For example, consider a sort function. The types can tell me that I passed in a collection of a particular type and I got a collection of the same type back. However, what I really want to know is that the collection contains the same elements, and that they’re in order. This is difficult to express using most type systems out there. Even when the type system is powerful enough to encode such semantics, it's both difficult to figure out how to express and understand the resulting specification.



I was curious about your example of expressing and validating that a sort function returns a sorted list using the type system. I found this paper [0] by McBride, McKinna, and Altenkirch about using dependent types in the language Epigram to do exactly that. I have only scanned it, and it remains to be seen if it truly is too "difficult to figure out how to express or understand the resulting specification." Hopefully with more research it will only become easier!

[0] http://www.cs.nott.ac.uk/~psztxa/publ/ydtm.pdf


The fact that it's a research topic really says all you need to know in my opinion.

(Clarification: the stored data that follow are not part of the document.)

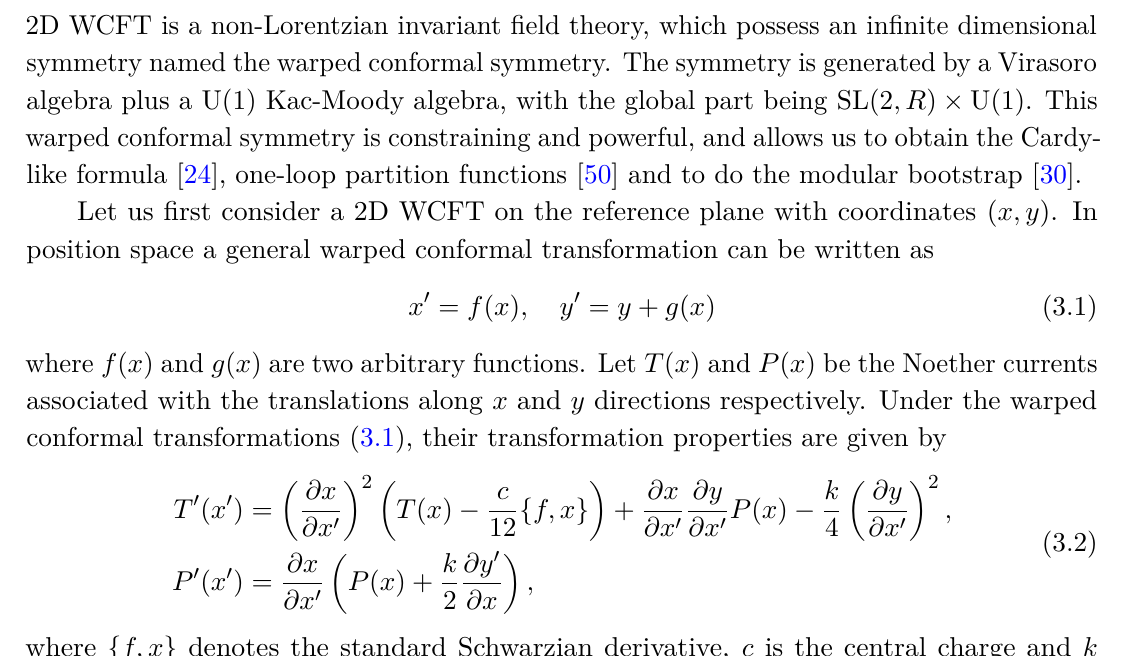
and B is its AB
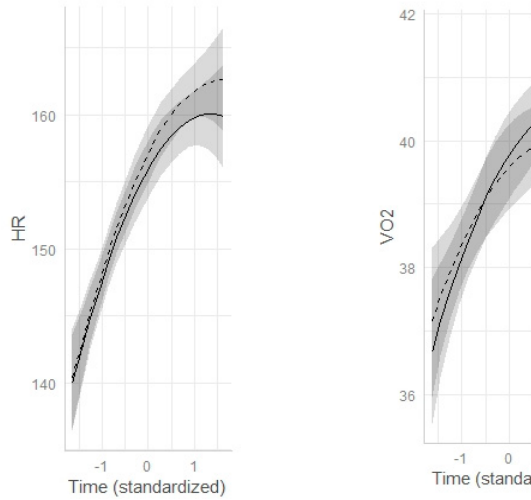
Figure A2. Predicted values from mixed-effects models of internal physical load indices. Left panel: HR as a function of task and time in the task (scaled). Middle panel: VO 2rel as a function of task and time in the task (scaled). Right panel: RER as a function of task and time in the task (scaled).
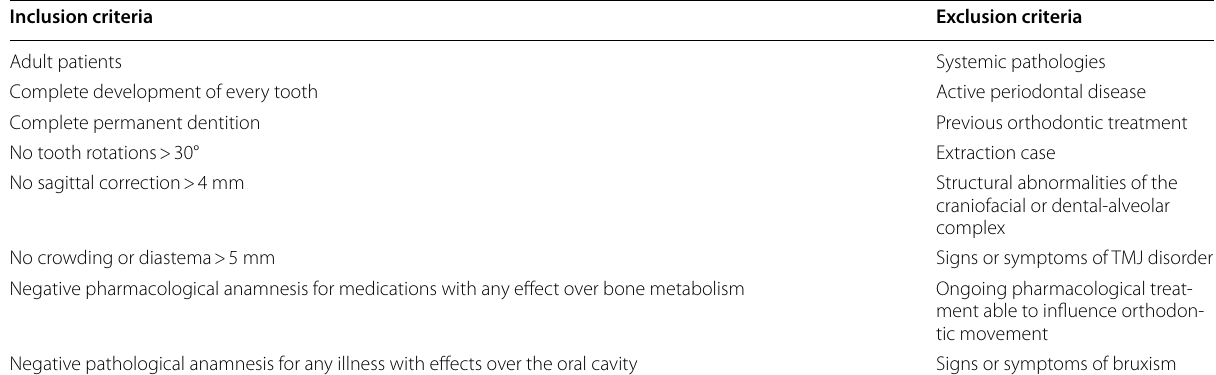
Table 1 Criteria for participant’s selection or exclusion Inclusion criteria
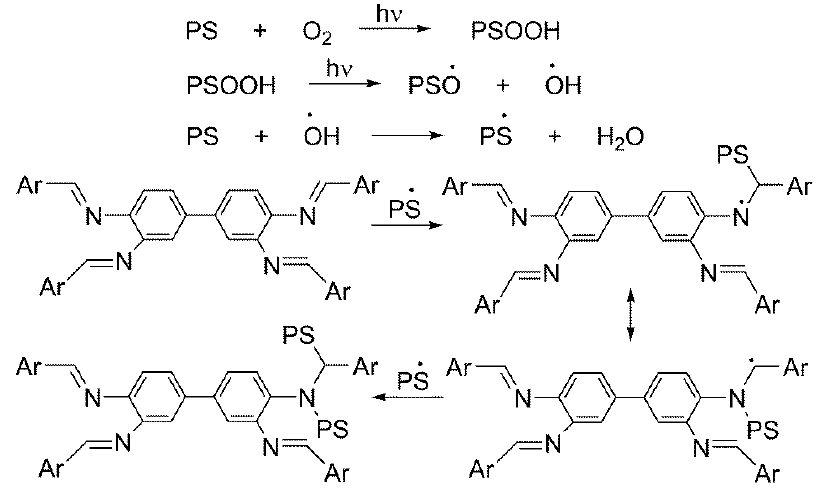
Figure 5. Photostabilization of PS in the presence of Schiff bases 1 – 3 .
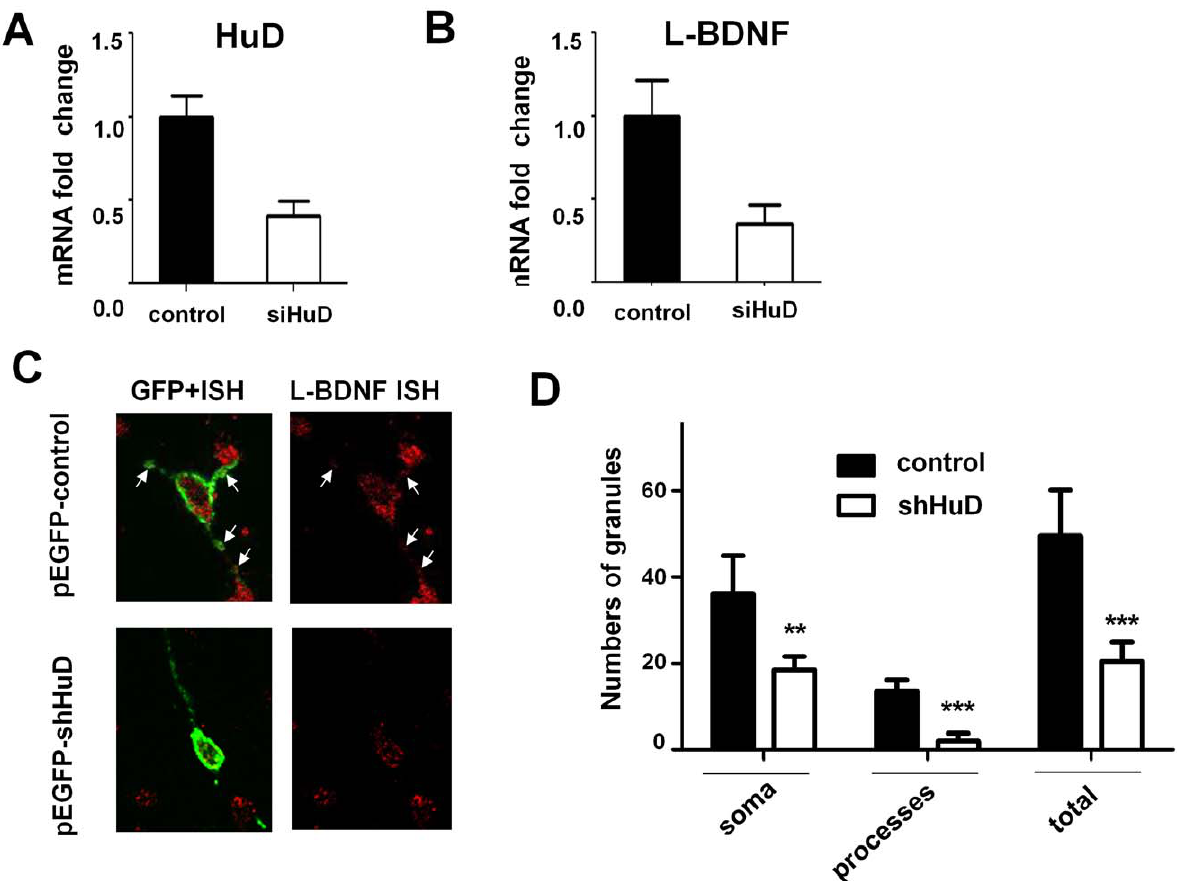
Figure 4. HuD knockdown reduced the levels of endogenous BDNF long 3 9 UTR mRNA. (A) siRNA knockdown of HuD in transfected CAD cells measured by qRT-PCR using a HuD-specific primer flanking the target site by the siRNA. (B) Reduction of endogenous BDNF long 3 9 UTR mRNA in CAD cells measured by qRT-PCR as a result of HuD knockdown. For (A) and (B), results were derived from 3 independent experiments (n=3), * indicates P , 0.05. (C) Representative confocal images of L-BDNF FISH (red) in E17 hippocampal neurons transfected with either pEGFP control vector or pEGFP-shHuD plasmid. The transfected cells was marked by the green fluorescence and the number of FISH grains were counted in the cell bodies and processes (n=6 for each condition) and graphically displayed in (D). Arrows mark the FISH grains in the processes. Note that the number of ISH grains in the shHuD- treated cells decreased throughout the soma and neurite relative to control GFP-vector treated cells.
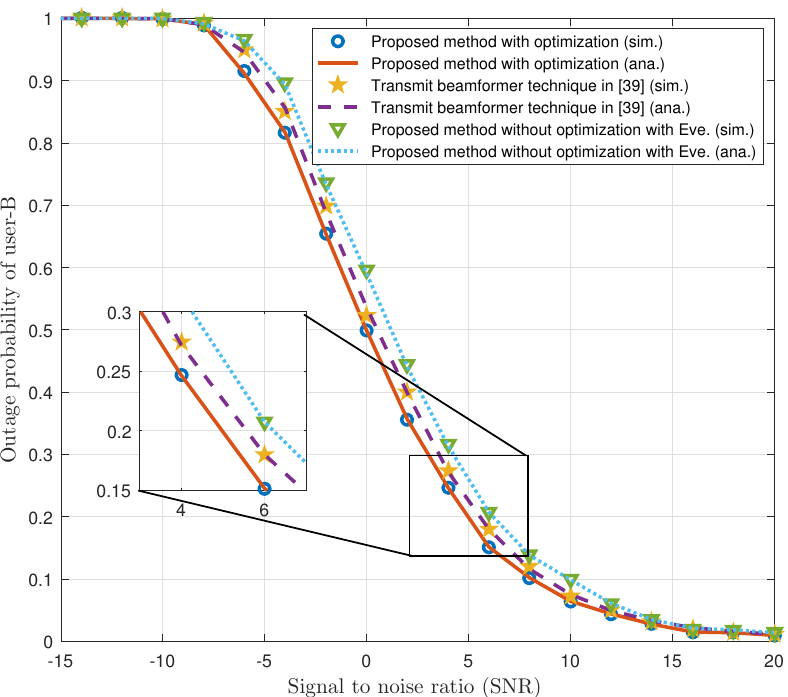
Figure 7. Impact of predefined threshold ( γ th ) at N = 7 on the outage probability of ( a ) user-B and ( b ) Eve.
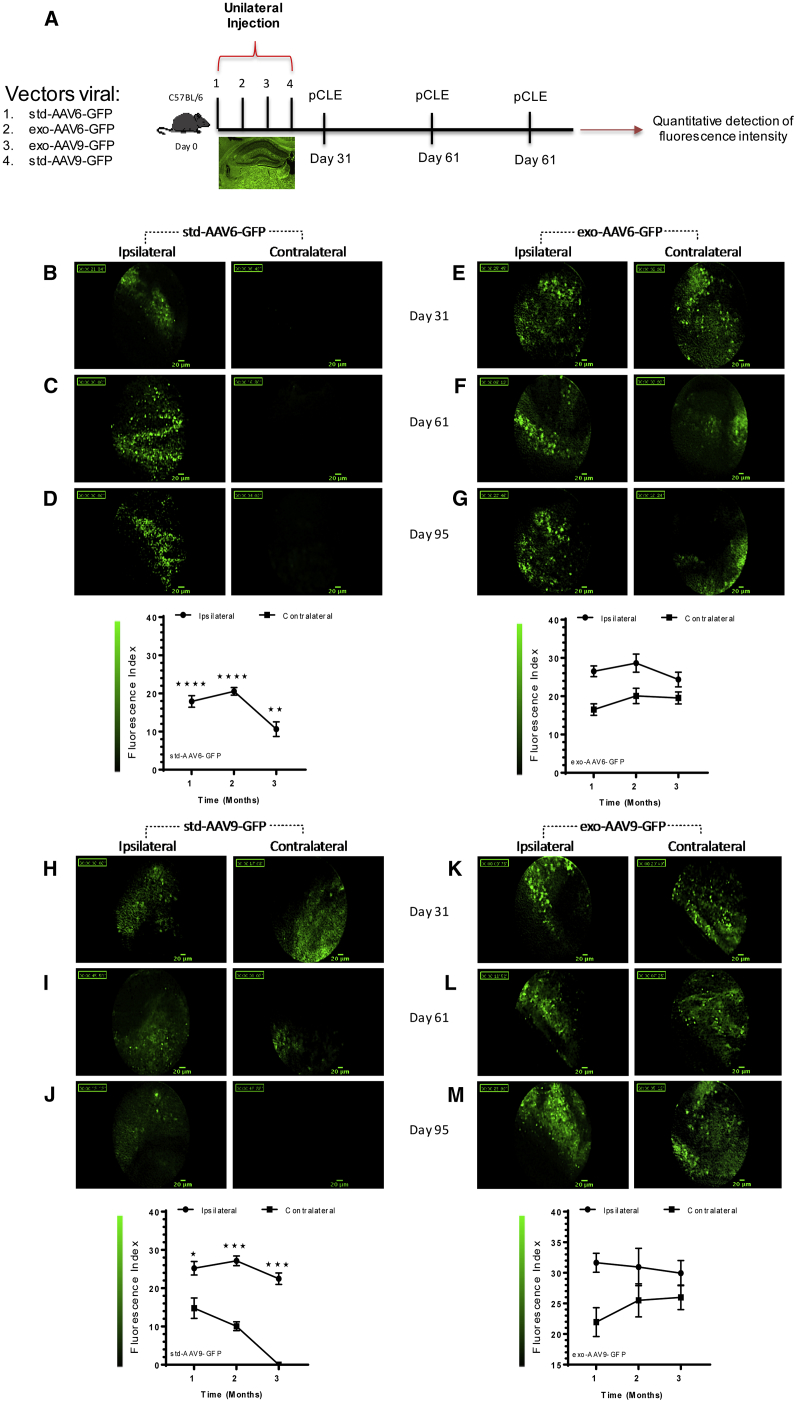
Detection of GFP Fluorescence via In Vivo Probe-Based Confocal Laser Endomicroscopy System(A) Schematic strategy in each group using stereotactic injection of std-AAV6-9 and exo-AAV6-9 vectors (2 μL) into the ipsilateral hemisphere and PBS (2 μL) into the contralateral hemisphere of adult C57BL/6 mice (n = 48) that underwent a confocal laser endomicroscopy system at 1, 2, and 3 months. Brain spreading of GFP fluorescent cells was detected using the confocal endoscope system (CellVizio-488) equipped with the S300 flexible microprobe containing 10,000 optical fibers that carry light from a continuous laser source at 488 nm to the living tissue. The GFP spreading in the contralateral hemisphere was monitored, introducing the flexible probe in the same small drill hole done on the skull in ipsilateral over viral vector injection sites of living mice using video data acquisition software (IC-Viewer, mkt). (B–G) GFP fluorescence brain spreading in the contralateral hemisphere at 1, 2, and 3 months from unilateral injection of (B–D) std-AAV6 with (E–G) exo-AAV6. (H–M) GFP fluorescence brain spreading in contralateral hemisphere at 1, 2, and 3 months from unilateral injection of (H–J) std-AAV9 with (K–M) exo-AAV9. Fluorescence pictures represent frames of 30- to 50-s acquired videos (scale bar 20 μm). Graphs represent the mean ± SEM between std-AAV6 compared to exo-AAV6 and std-AAV9 with exo-AAV9 of the relative fluorescence units (RFUs) detected over the time in the contralateral hemisphere by the 10,000 optical fibers per individual video frame. std-AAV6 (n = 8; interaction: F2,6 = 11.38, p = 0.0091; time: F2,6 = 11.38, p = 0.0091; spreading contralateral: F1,6 = 346.8, p < 0.0001. exo-AAV6 (n = 8; interaction: F2,6 = 1.078, p = 0.3982; time: F2,6 = 1.434, p = 0.3098; spreading contralateral: F1,6 = 27.53, p = 0.0019). std-AAV9 (n = 8; interaction: F2,6 = 7.064, p = 0.0265; time: F2,6 = 17.15, p = 0.0033; spreading contralateral: F1,6 = 161.8, p < 0.0001). exo-AAV9 (n = 8; interaction: F2,6 = 0.8112, p = 0.4877; time: F2,6 = 0.2112, p = 0.8154; spreading contralateral: F1,6 = 11.17, p = 0.0156). *p < 0.05, **p < 0.01, ***p < 0.001, ****p < 0.0001. Data are presented as mean ± SEM.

It's not a question of whether you can do it in principle, but rather whether it's an effective alternative to other approaches.


I agree, I don’t think dependent typing and validating the correctness of your program using formal proofs is ready for mainstream adoption. I think it might be ready for some domains, like aeronautics, where the cost of errors is very high.


Here's some sort specifications for LiquidHaskell (refinement types) https://github.com/ucsd-progsys/liquidhaskell/blob/master/te...

I have a bit of trouble reading it, but the specs are very terse.


Well, you can create a SortedList type that is only returned from sort functions, so you can write functions that only accept sorted lists.


It's not a question of whether you can do it in principle or not. My point was that I don't think it's an effective approach for creating such specifications compared to the alternatives such as runtime contracts.


Why is that? In fact, I would argue you want both. You want to use a contract to check the incoming data, but once it's been checked, you'd want to wrap it in a type that guarantees the property is set.

Otherwise, you have to iterate over a potentially very large set of data to check if it's sorted every time you want to use a function that has that contract.